Long may he dispense such treasures with unsparing hand; and long may they remember him as worthily!
* * * * * *
The term we had assigned for the duration of our stay in Washington was now at an end, and we were to begin to travel; for the railroad distances we had traversed yet, in journeying among these older towns, are on that great continent looked upon as nothing.
I had at first intended going South - to Charleston. But when I came to consider the length of time which this journey would occupy, and the premature heat of the season, which even at Washington had been often very trying; and weighed moreover, in my own mind, the pain of living in the constant contemplation of slavery, against the more than doubtful chances of my ever seeing it, in the time I had to spare, stripped of the disguises in which it would certainly be dressed, and so adding any item to the host of facts already heaped together on the subject; I began to listen to old whisperings which had often been present to me at home in England, when I little thought of ever being here; and to dream again of cities growing up, like palaces in fairy tales, among the wilds and forests of the west.
The advice I received in most quarters when I began to yield to my desire of travelling towards that point of the compass was, according to custom, sufficiently cheerless: my companion being threatened with more perils, dangers, and discomforts, than I can remember or would catalogue if I could; but of which it will be sufficient to remark that blowings-up in steamboats and breakings- down in coaches were among the least. But, having a western route sketched out for me by the best and kindest authority to which I could have resorted, and putting no great faith in these discouragements, I soon determined on my plan of action.
This was to travel south, only to Richmond in Virginia; and then to turn, and shape our course for the Far West; whither I beseech the reader's company, in a new chapter.
CHAPTER IX - A NIGHT STEAMER ON THE POTOMAC RIVER. VIRGINIA ROAD, AND A BLACK DRIVER. RICHMOND. BALTIMORE. THE HARRISBURG MAIL, AND A GLIMPSE OF THE CITY. A CANAL BOAT
WE were to proceed in the first instance by steamboat; and as it is usual to sleep on board, in consequence of the starting-hour being four o'clock in the morning, we went down to where she lay, at that very uncomfortable time for such expeditions when slippers are most valuable, and a familiar bed, in the perspective of an hour or two, looks uncommonly pleasant.
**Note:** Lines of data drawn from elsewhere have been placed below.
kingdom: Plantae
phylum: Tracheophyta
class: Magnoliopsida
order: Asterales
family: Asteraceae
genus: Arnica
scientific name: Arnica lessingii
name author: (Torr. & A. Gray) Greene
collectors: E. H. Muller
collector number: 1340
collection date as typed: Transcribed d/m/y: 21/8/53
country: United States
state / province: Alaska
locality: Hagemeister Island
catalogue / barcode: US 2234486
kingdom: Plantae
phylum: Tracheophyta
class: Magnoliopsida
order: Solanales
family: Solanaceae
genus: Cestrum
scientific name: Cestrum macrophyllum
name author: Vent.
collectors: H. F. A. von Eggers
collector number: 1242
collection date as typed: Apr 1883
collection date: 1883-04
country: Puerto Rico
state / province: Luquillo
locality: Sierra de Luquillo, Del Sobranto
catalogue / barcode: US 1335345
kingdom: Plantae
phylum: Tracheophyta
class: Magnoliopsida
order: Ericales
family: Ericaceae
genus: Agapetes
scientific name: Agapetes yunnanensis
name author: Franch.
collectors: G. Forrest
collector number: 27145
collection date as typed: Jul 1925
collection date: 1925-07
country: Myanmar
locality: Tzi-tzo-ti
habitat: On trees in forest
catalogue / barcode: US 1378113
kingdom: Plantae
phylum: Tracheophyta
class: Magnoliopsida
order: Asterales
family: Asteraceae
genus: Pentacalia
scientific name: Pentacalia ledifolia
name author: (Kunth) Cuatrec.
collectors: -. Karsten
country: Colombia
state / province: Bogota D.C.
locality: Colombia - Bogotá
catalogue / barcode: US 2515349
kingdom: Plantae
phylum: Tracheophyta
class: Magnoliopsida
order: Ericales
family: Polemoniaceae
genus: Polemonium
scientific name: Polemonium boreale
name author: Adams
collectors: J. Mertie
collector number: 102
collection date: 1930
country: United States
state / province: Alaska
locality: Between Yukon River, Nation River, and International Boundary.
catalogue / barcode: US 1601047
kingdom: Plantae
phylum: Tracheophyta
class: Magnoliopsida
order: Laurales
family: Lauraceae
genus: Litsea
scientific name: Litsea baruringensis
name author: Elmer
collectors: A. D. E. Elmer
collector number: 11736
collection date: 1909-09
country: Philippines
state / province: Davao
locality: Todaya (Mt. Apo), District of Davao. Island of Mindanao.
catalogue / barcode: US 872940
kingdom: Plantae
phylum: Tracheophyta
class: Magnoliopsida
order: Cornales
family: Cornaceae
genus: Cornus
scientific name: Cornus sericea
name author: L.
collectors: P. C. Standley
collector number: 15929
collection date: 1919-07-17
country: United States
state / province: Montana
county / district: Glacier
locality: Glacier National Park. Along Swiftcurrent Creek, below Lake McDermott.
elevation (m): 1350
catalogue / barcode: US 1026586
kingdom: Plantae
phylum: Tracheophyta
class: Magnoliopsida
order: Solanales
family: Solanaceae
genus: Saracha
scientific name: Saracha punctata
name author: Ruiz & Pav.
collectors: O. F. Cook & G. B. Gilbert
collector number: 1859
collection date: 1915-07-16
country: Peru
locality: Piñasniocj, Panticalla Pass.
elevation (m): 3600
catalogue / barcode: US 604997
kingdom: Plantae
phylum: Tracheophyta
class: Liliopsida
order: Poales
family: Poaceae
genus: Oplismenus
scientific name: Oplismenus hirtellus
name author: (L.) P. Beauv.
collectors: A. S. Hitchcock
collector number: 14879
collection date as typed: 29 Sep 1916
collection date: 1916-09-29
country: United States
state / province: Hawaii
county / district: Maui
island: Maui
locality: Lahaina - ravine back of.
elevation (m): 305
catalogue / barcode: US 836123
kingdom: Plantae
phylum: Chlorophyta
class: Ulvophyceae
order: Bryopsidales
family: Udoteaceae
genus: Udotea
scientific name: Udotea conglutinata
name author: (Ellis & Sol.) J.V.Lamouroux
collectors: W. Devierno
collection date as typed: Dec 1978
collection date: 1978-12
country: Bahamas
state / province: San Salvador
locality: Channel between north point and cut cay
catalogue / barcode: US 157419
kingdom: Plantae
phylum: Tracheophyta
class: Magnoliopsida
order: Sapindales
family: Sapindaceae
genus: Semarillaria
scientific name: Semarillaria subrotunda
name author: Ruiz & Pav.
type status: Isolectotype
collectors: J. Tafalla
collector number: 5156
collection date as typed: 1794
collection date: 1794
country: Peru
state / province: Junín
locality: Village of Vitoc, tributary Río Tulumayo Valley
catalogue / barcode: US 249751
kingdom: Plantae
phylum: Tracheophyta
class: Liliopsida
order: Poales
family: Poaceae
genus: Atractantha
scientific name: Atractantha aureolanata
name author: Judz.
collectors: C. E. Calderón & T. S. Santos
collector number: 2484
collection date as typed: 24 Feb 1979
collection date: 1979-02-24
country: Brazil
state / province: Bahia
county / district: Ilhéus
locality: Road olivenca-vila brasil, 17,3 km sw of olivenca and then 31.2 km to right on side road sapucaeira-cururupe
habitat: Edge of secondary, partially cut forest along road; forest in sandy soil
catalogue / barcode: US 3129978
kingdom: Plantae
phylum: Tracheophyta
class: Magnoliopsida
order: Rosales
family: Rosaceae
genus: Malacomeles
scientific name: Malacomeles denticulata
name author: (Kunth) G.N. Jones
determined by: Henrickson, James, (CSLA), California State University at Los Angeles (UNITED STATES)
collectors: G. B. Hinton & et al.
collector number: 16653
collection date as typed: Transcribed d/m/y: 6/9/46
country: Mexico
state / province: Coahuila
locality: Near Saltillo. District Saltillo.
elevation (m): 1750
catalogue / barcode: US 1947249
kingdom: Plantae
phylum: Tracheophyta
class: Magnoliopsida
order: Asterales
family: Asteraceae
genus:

It is ten o'clock at night: say half-past ten: moonlight, warm, and dull enough. The steamer (not unlike a child's Noah's ark in form, with the machinery on the top of the roof) is riding lazily up and down, and bumping clumsily against the wooden pier, as the ripple of the river trifles with its unwieldy carcase. The wharf is some distance from the city. There is nobody down here; and one or two dull lamps upon the steamer's decks are the only signs of life remaining, when our coach has driven away. As soon as our footsteps are heard upon the planks, a fat negress, particularly favoured by nature in respect of bustle, emerges from some dark stairs, and marshals my wife towards the ladies' cabin, to which retreat she goes, followed by a mighty bale of cloaks and great- coats. I valiantly resolve not to go to bed at all, but to walk up and down the pier till morning.
I begin my promenade - thinking of all kinds of distant things and persons, and of nothing near - and pace up and down for half-an- hour. Then I go on board again; and getting into the light of one of the lamps, look at my watch and think it must have stopped; and wonder what has become of the faithful secretary whom I brought along with me from Boston. He is supping with our late landlord (a Field Marshal, at least, no doubt) in honour of our departure, and may be two hours longer. I walk again, but it gets duller and duller: the moon goes down: next June seems farther off in the dark, and the echoes of my footsteps make me nervous.